This past American Academy of Optometry meeting in Orlando held the inaugural “Think Tank” event. This year’s topic, “Corneal Infections in Contact Lens Wear,” was by all measures a tremendous success. The presenters posed provocative questions that need to be answered if we want to really understand sight-threatening infections in contact lens wearers.
As I listened to the presentations and discussions among the fabulous group of research scientists, clinicians and academics, I jotted down unanswered questions—37 to be exact. I’d like to share just two of those vexing concerns here:
(1) Why hasn’t the overall rate of infections in lens wearers changed in the past two decades despite astonishing advances in both material and design technology and care products, along with campaigns to improve compliance and hygiene?
(2) Are daily disposable lenses really safer to wear than other lens types?
Surprising, the overall rate of corneal infection in lens wear has not improved over the past several decades.1,2 This is somewhat tragic, and even a bit embarrassing, since there has been a good amount of research on material property development, lens design and solution efficacy as well as how to minimize the chances of acquiring an infection.
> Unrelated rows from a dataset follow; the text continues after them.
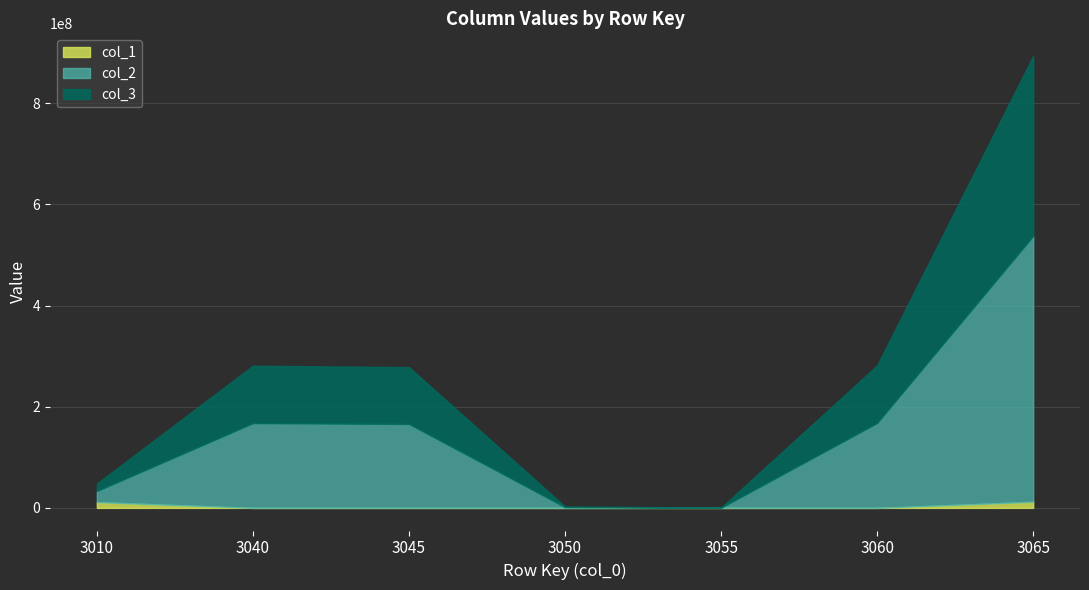

What is the difference between the col_1 values at 3045 and 3055?

2395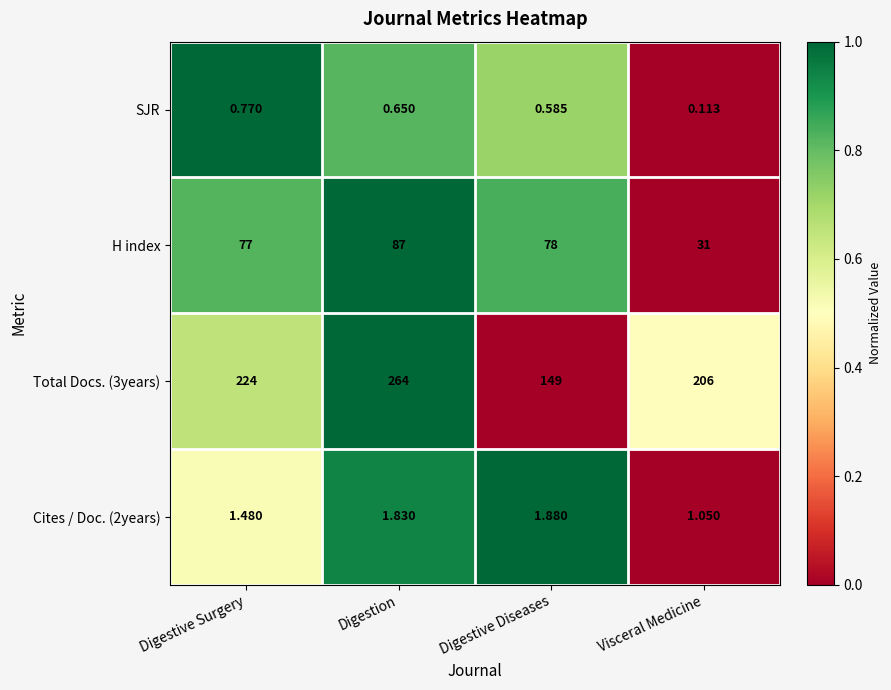

How many categories are shown in the chart?

4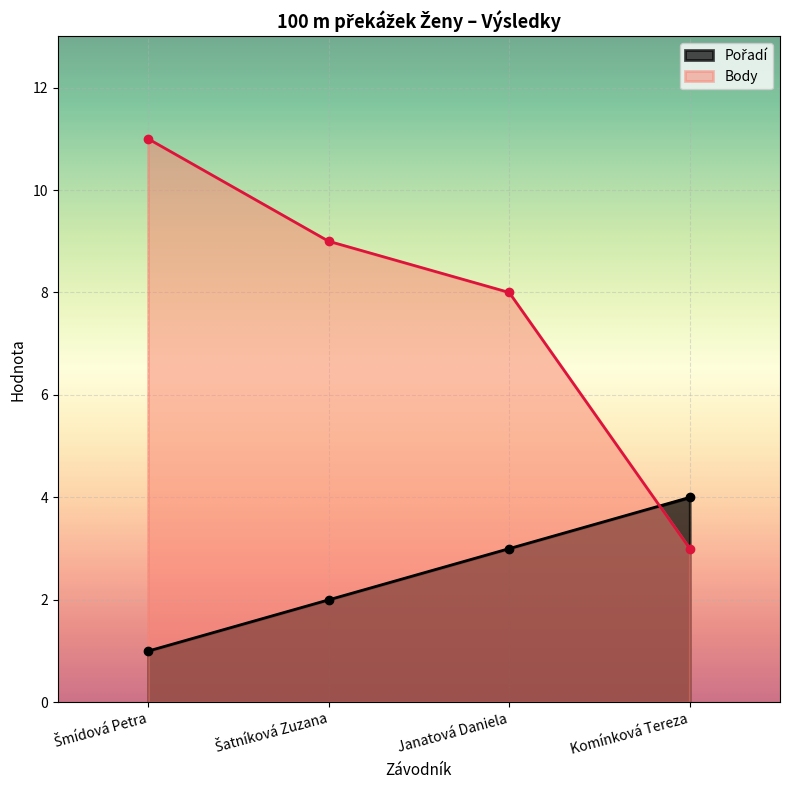

What is the greatest value displayed?

11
What should the next steps be to favorably reduce the rate of corneal infection in lens wearers? It is vital that we engage all stakeholders: manufacturers, practitioners and patients. It may appear that we’ve reached the limit of what we can do from a material, design and modality standpoint. But, have we reached the pinnacle of safety in lens technology? What has happened in antimicrobial surface technology to reduce microbial burden? Can genetic testing help us garner valuable information to predict who is most vulnerable to infection?
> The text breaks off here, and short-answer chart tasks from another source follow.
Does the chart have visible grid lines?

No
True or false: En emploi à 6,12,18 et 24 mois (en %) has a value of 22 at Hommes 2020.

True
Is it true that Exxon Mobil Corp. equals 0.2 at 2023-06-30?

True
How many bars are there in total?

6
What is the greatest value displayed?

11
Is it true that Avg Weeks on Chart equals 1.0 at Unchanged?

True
Continued initiatives to educate patients help assure good practices in compliance and hygiene. The Centers for Disease Control and Prevention’s recent initiatives have been laudable, but the impact of the campaign is hard to determine.
Researchers have generated meaningful data on the risks and overall safety of daily disposable lenses and their rate of infection.1,2 Their findings would suggest that the infection rate of daily disposables is no safer (one to two per 10,000) than other daily wear lenses replaced at less frequent intervals (i.e., two-week or monthly replacements) even when appropriate practices are followed.1
However, serious infections were found to be less common in daily disposable wearers since there were fewer environmental organisms found with cultures of known infections related to daily disposable lens wear (0.5 per 10,000 wearers per year).1 Considering the organisms found in corneal infections in daily disposable lens wearers, the infections may be related to lens handling.1,3
Additional research initiatives are needed to answer many of the questions posed regarding contact lens safety including safety with daily disposable lens wear. New lens designs and material updates have occurred since the completion of previous studies on lens safety. Some daily disposable brands have even been significantly modified. New data is sorely needed to verify any concerns. Will the results mirror those generated in the past?
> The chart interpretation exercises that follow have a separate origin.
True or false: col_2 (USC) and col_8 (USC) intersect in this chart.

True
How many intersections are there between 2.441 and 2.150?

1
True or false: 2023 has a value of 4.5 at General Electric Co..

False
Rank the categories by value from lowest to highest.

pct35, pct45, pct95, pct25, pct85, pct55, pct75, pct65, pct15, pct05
In no fashion does this brief summary on disposable lens wear safety suggest that daily disposable lenses are not the preferred modality for nearly all lens wearers. Their low rate of corneal infection and favorable, convenient use compared with other options make them ideal.
Future Think Tanks, either as a branded Academy series or discussions conducted by other groups, will prove to be rewarding. Experts in their particular field can examine a topic and formulate pertinent questions that will fundamentally eliminate, or at least minimize or change, that problem. The Think Tank can then serve as a driver for future, valuable research and help move our understanding of a particular problem. Just 35 more to go!
We look forward to the Academy’s summary of the Think Tank proceedings that should be out soon.
1. Stapleton F, Naduilath T, Keay LJ, et al. Risk factors and causative organisms for microbial keratitis in daily disposable contact lens wear. PLoS One. 2017;12(8):e0181343.
2. Stapleton F, Carnt N. Contact lens-related microbial keratitis: how have epidemiology and genetics helped us with pathogenesis and prophylaxis. Eye. 2012;26(2):185-93.
3. Cope JR, Collier SA, Rao MM, et al. Contact lens wearer demographics and risk behaviors for contact lens-related eye infections—United States, 2014. MMWR Morb Mortal Wkly Rep. 2015;64(32):865-70.